Violence and boxing are inseparable.  For some fighters, the violence boxing demands is omnipresent.  It already exists inside their being when they enter the ropes and remains with them when they exit the ring.  It’s an unshakable part of their existence, and left unchecked, can land themselves or others in early graves.

In Slaughter in the Streets: When Boston Became Boxing’s Murder Capital, the third offering of Hamilcar Publication’s true-crime Hamilcar Noir series, author Don Stradley unearths an astonishingly long list of 20th century Boston boxers who failed to escape the city’s long shadow of violence, each ultimately dying unnatural, gruesome deaths. 

Written in sixteen brief, fast-paced chapters, Stradley highlights the tragic ends of different ex-Boston fighters in each, though murder is hardly reserved for the chapter’s main subjects. Readers begin in Prohibition-era Boston where a former South Boston flyweight-turned mob boss winds up face down in a pool of his own blood in an attorney’s office two days before Christmas, 1931.  Stradley chronologically bookends his work in the final chapter where he details the 1999 killing of a former amateur standout; an unlucky recipient of a round bullets pumped into his body in broad daylight.  

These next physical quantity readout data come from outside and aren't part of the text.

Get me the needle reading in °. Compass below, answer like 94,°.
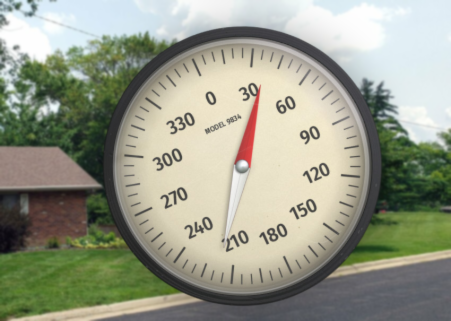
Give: 37.5,°
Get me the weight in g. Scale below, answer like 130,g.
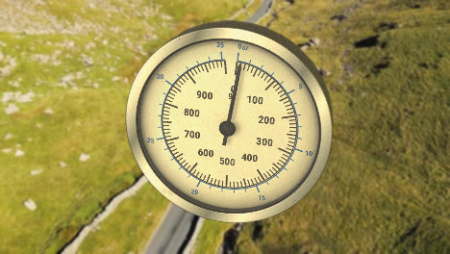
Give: 10,g
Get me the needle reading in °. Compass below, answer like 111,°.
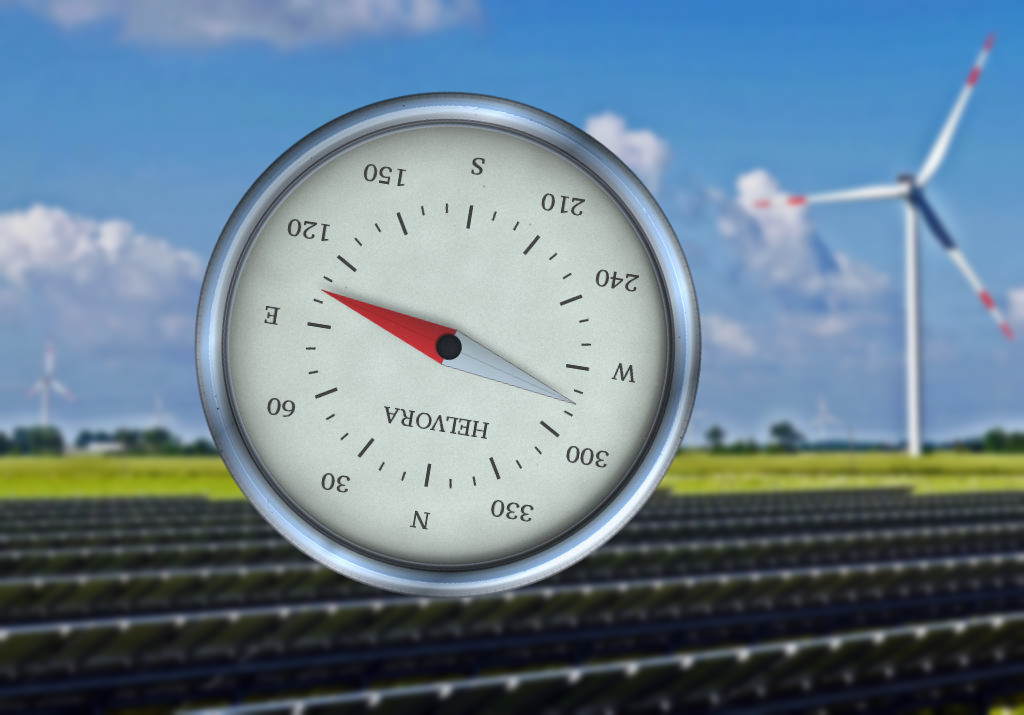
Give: 105,°
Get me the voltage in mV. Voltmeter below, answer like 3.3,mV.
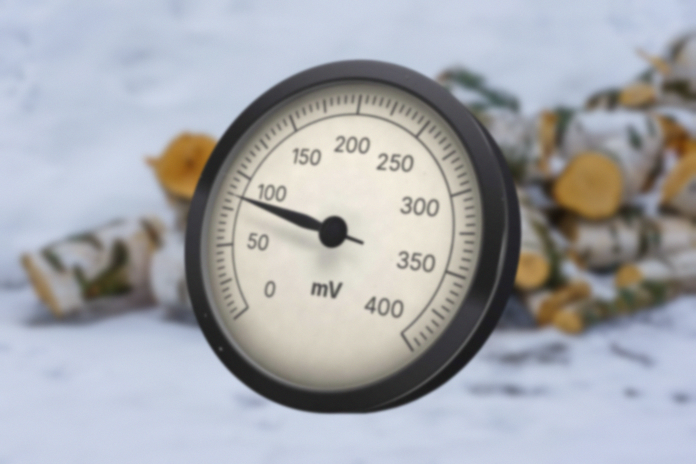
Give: 85,mV
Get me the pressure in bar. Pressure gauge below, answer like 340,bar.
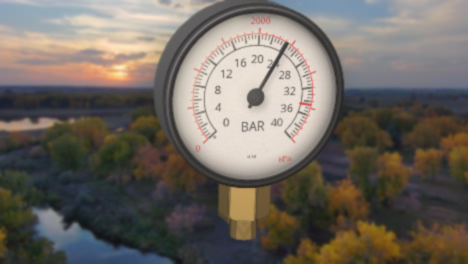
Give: 24,bar
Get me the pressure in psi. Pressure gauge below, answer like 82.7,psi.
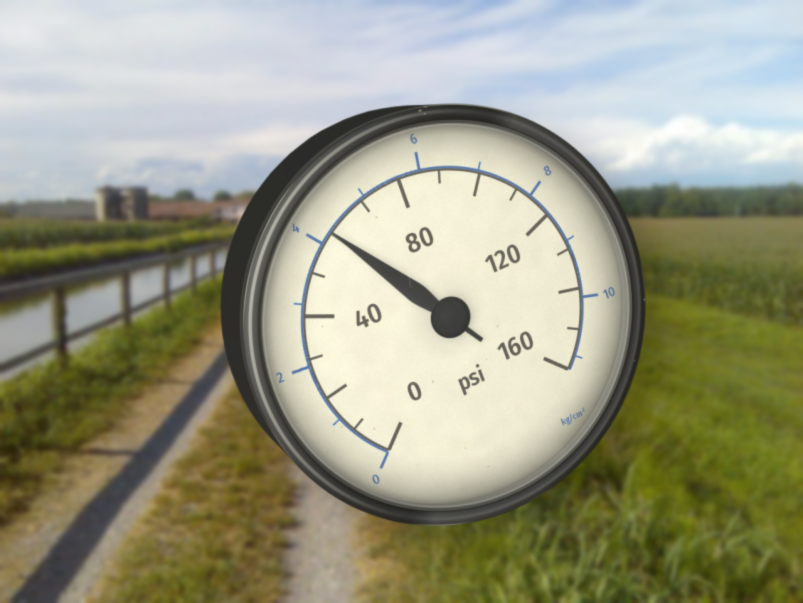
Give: 60,psi
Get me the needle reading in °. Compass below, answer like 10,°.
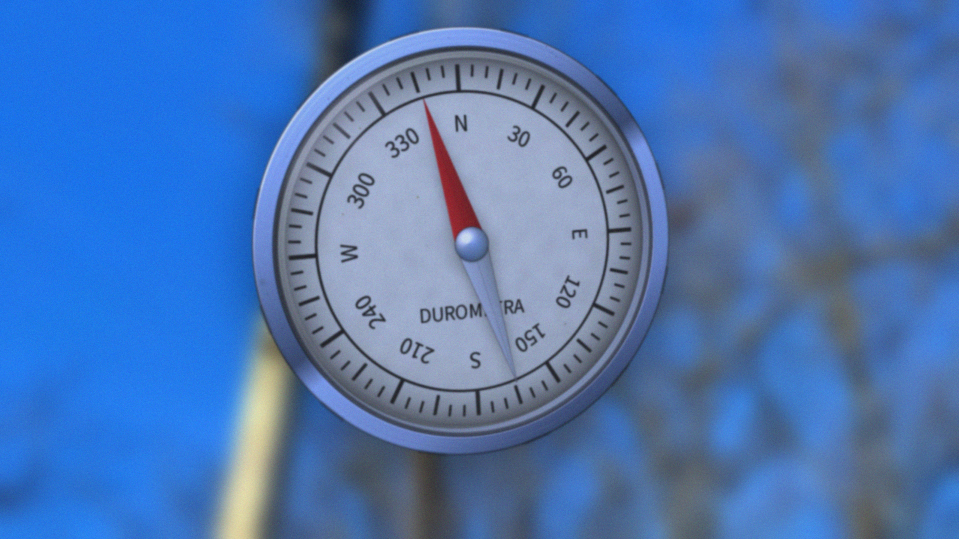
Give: 345,°
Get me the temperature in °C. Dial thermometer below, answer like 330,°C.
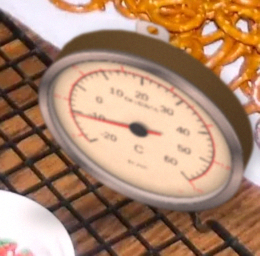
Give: -10,°C
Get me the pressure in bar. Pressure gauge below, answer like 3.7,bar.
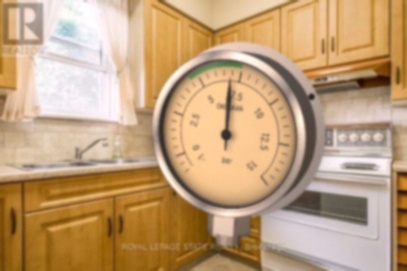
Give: 7,bar
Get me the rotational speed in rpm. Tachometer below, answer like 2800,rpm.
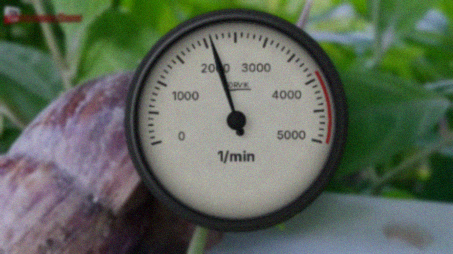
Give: 2100,rpm
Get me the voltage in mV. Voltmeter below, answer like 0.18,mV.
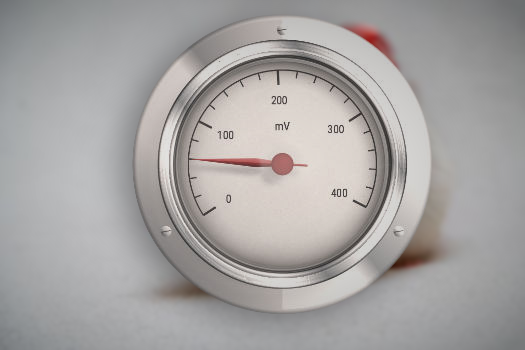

In between the Prohibition-era slayings and the murder near the close of the millennium, Stradley writes about the final moments of former fighters of all fistic skill levels — from regional titlists to career journeymen to amateurs.  And though these Massachusetts

men willingly partook in sanctioned violence, it was their shared fate, brought on by unsanctioned, criminal violence that binds their stories together in the pages Slaughter in the Streets.

For a few fighters, their deaths were simply a matter of wrong place, wrong time.  But most of

Stradley’s subjects were men who sought out a violent lifestyle, drawn to the bright lights and false promises of Boston’s underworld, but rarely ever amounted to anything more than wannabe gangsters — bodyguards, henchmen, and low-level criminals.

While there is no shortage of literature on boxing’s ties to organized crime, most stories focus on the Northeast’s other two big cities:  New York and Philadelphia. In Slaughter in the Streets, Stradley uses the murders of ex-pugilists to delve into Boston’s underbelly.  Readers first journey back to 1920’s Boston where they’re introduced to Southie’s ruthless “Gustin Gang” and their Italian rivals.  Eventually, they wind up in Whitey Bulger’s realm and learn of connections between the sweet science and his infamous Winter Hill Gang.

The brutal stories brought forth by Stradley in Slaughter In The Streets will appeal to a broad audience, including history buffs and New Englanders.  But if nowhere else, this book belongs in the hands of every boxing fan and true crime aficionado, for it’s sure to quench the primitive thirst for blood shared by both.

Slaughter in the Streets: When Boston Became Boxing’s Murder Capital

By Don Stradley

144 pages. Hamilcar Publications. $10.99.